Марк помахал рукой Грете, которая стояла в дверях, наблюдая за ними. Взглянув на ряды окон, обнесенных решеткой, Клара на мгновение подумала, что Сирена может быть там наверху тоже смотрит на них, или это с ней Марк разговаривал по телефону?
Когда лошади перешли на рысь, и они промчавшись под каменной аркой, расположенной в конце двора, выехали в парк, Клара попыталась выкинуть мысли о Сирене из головы. Это ее Марк попросил поехать с ним, не Сирену, или еще кого-нибудь в этом роде. Она забыла все свои страхи, предаваясь нахлынувшим на нее волнам восторга и возбуждения оттого, что она чувствовала под собой сильное животное. Она полностью расслабилась.
Утренний туман уже полностью рассеялся, и парк купался в лучах теплого летнего солнца. Дубы-великаны стояли на изумрудных полянах, на которых паслись овцы, лениво пережевывая траву, они только подняли головы, когда лошади проскакали мимо них.
— Сколько времени прошло с тех пор, как ты ездила верхом в последний раз? — Марк покосился на нее, подъехав к ней.

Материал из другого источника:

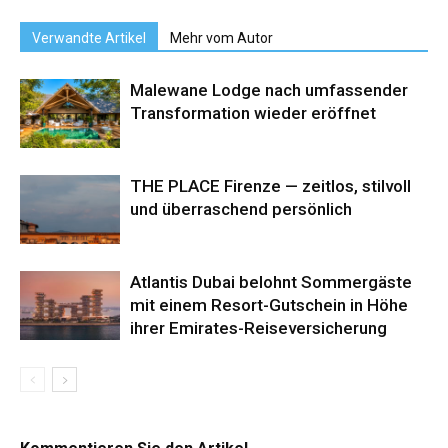
Verwandte Artikel
Mehr vom Autor
Malewane Lodge nach umfassender
Transformation wieder eröffnet
THE PLACE Firenze — zeitlos, stilvoll
und überraschend persönlich
Atlantis Dubai belohnt Sommergäste
mit einem Resort-Gutschein in Höhe
ihrer Emirates-Reiseversicherung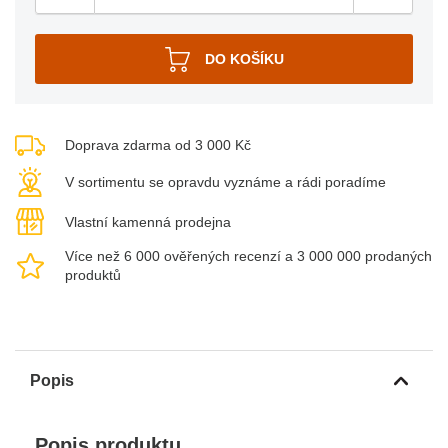
Doprava zdarma od 3 000 Kč
V sortimentu se opravdu vyznáme a rádi poradíme
Vlastní kamenná prodejna
Více než 6 000 ověřených recenzí a 3 000 000 prodaných
produktů
Popis
Popis produktu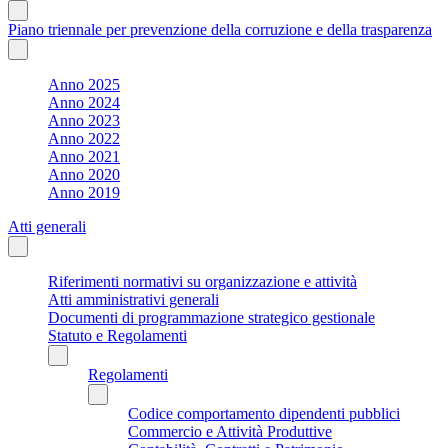
Piano triennale per prevenzione della corruzione e della trasparenza
Anno 2025
Anno 2024
Anno 2023
Anno 2022
Anno 2021
Anno 2020
Anno 2019
Atti generali
Riferimenti normativi su organizzazione e attività
Atti amministrativi generali
Documenti di programmazione strategico gestionale
Statuto e Regolamenti
Regolamenti
Codice comportamento dipendenti pubblici
Commercio e Attività Produttive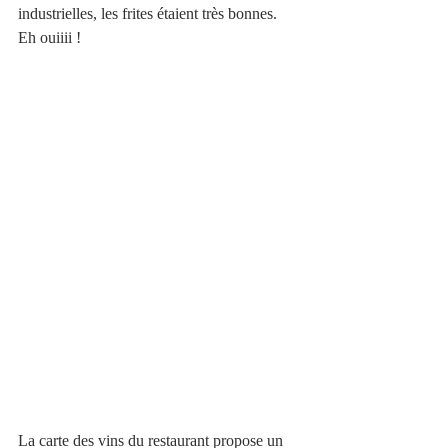
industrielles, les frites étaient très bonnes. 
Eh ouiiii !
La carte des vins du restaurant propose un 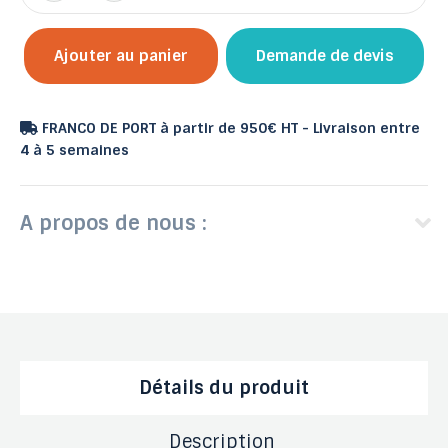
Ajouter au panier
Demande de devis
FRANCO DE PORT à partir de 950€ HT - Livraison entre
4 à 5 semaines
A propos de nous :
Détails du produit
Description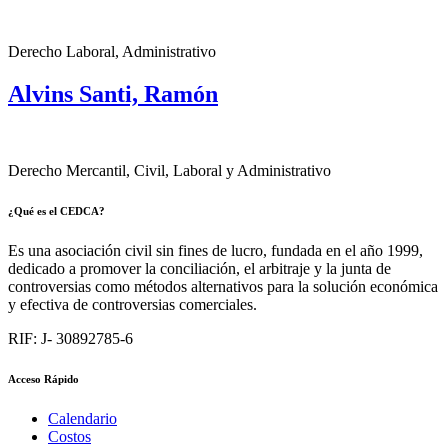
Derecho Laboral, Administrativo
Alvins Santi, Ramón
Derecho Mercantil, Civil, Laboral y Administrativo
¿Qué es el CEDCA?
Es una asociación civil sin fines de lucro, fundada en el año 1999,
dedicado a promover la conciliación, el arbitraje y la junta de
controversias como métodos alternativos para la solución económica
y efectiva de controversias comerciales.
RIF: J- 30892785-6
Acceso Rápido
Calendario
Costos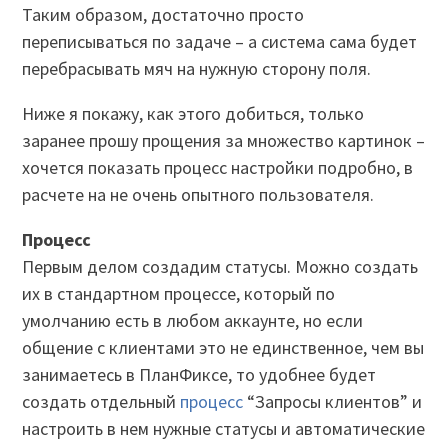
Таким образом, достаточно просто
переписываться по задаче – а система сама будет
перебрасывать мяч на нужную сторону поля.
Ниже я покажу, как этого добиться, только
заранее прошу прощения за множество картинок –
хочется показать процесс настройки подробно, в
расчете на не очень опытного пользователя.
Процесс
Первым делом создадим статусы. Можно создать
их в стандартном процессе, который по
умолчанию есть в любом аккаунте, но если
общение с клиентами это не единственное, чем вы
занимаетесь в ПланФиксе, то удобнее будет
создать отдельный
процесс
“Запросы клиентов” и
настроить в нем нужные статусы и автоматические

— Слишком много, — ответила она и, помолчав, добавила: — А что, это заметно?
— Не очень. Ты красиво сидишь на лошади. Где ты этому научилась?
— Мой отец научил меня.
— Твой отец умер?
Клара покачала головой.
— Нет, они развелись с матерью десять лет назад. Он был у нее вторым мужем, и у них не ладилось с самого начала. Он разводил, лошадей, и после развода эмигрировал в Новую Зеландию.
— Ты скучаешь по нему. — Это было скорее утверждение, чем вопрос, и она просто кивнула в ответ. Ей всегда было тяжело говорить о своем отце, с которым у нее намного было больше общего, чем с матерью.
Они ехали молча, парк остался позади, и они взобрались на небольшую возвышенность. Когда тропинка снова стала ровной, лошади перешли на легкий галоп, проносясь по зарослям упругого вереска, между кустов цветущего горса, чьи тоненькие стебельки, качаясь, клонились по ветру.
Клара чувствовала, что ее щеки горят и кровь стучит у нее в висках, когда сначала Эбони, а потом Джипси перешли в галоп.
Марк оглянулся на нее через плечо, и они вдвоем отдались пьяному возбуждению бешеной скачки. Они так мчались несколько миль по упругой невысокой траве до тех пор, пока не въехали на горную тропу, которая серпантином спускалась в долину к изумрудному морю колыхающегося папоротника, тогда они придержали лошадей. Когда они погрузились в прохладную тень зеленой рощи, и лошади, тяжело дыша, вступили на мягкую листву, Марк натянул поводья и, повернувшись в седле, ждал, когда Клара присоединится к нему.